In “I Only Came to Use the Phone” a woman’s car breaks down. She is desperate to phone her husband to tell him she’ll be late. She finally gets a lift from a bus but unfortunately its destination is an asylum.
The Ghosts of August sees a family visit the castle in Tuscany built by Ludovico, who killed his lady in their bed then turned his dogs on himself. The bedchamber has been preserved, bloodstained bedsheets and all. Nevertheless they stay overnight.
Maria dos Prazeres is an old woman who has a dream she will die and spends the next three years preparing for it. Among other things she teaches her dog to weep.
In Seventeen Poisoned Englishmen, after her husband dies, Señora Prudencia Linero makes a journey to Rome to see the Pope. On landing in the country she does not like Italy nor the prospect of the seventeen Englishmen in the lobby of the hotel she is shown to. She dines elsewhere.

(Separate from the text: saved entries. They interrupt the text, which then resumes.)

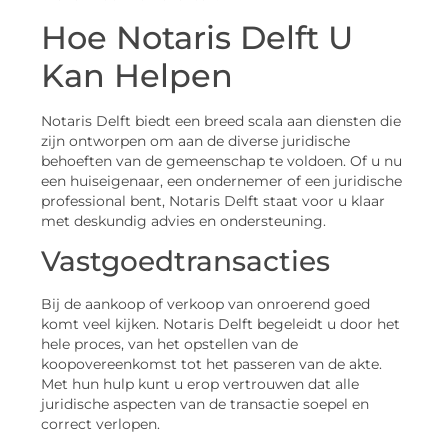
Hoe Notaris Delft U
Kan Helpen
Notaris Delft biedt een breed scala aan diensten die
zijn ontworpen om aan de diverse juridische
behoeften van de gemeenschap te voldoen. Of u nu
een huiseigenaar, een ondernemer of een juridische
professional bent, Notaris Delft staat voor u klaar
met deskundig advies en ondersteuning.
Vastgoedtransacties
Bij de aankoop of verkoop van onroerend goed
komt veel kijken. Notaris Delft begeleidt u door het
hele proces, van het opstellen van de
koopovereenkomst tot het passeren van de akte.
Met hun hulp kunt u erop vertrouwen dat alle
juridische aspecten van de transactie soepel en
correct verlopen.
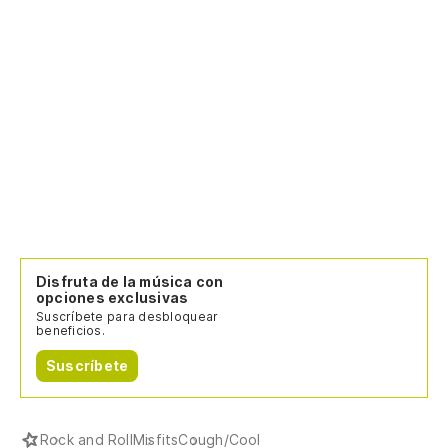
Disfruta de la música con
opciones exclusivas
Suscríbete para desbloquear
beneficios.
Suscríbete
Rock and Roll
Misfits
Cough/Cool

The Tramontana is a days-long wind which blows through Cadaqués, the effects of which (even the prospect of which) drives people to suicide.
Despite her surname, the Miss Forbes of Miss Forbes’s Summer of Happiness is a German governess hired to look after two boys spending summer in the Island of Pantelleria. She is strict and they resent it.
Arising from a chance remark about the poetry of household objects Light is Like Water (“You turn the tap and out it comes”) is a very magic realist tale of two boys transforming light into the ocean of their dreams.
The Trail of Your Blood in the Snow is a tragic tale of two young lovers, Billy Sánchez and Nena Daconte. At a reception on arriving in Spain on their honeymoon she pricks her hand on a bouquet of roses. At first this does not seem serious but the bleeding will not stop. When they eventually reach a hospital – in Paris! – he is not allowed to accompany her and told there is no visiting except on Tuesdays, six days away.
These are tales of misfits, delusion and misunderstandings mostly seen from aslant. Good stuff.

Pedant’s corner:- organdy (organdie,) detact (detect,) spit (spat,) carabineriere (carabiniere?)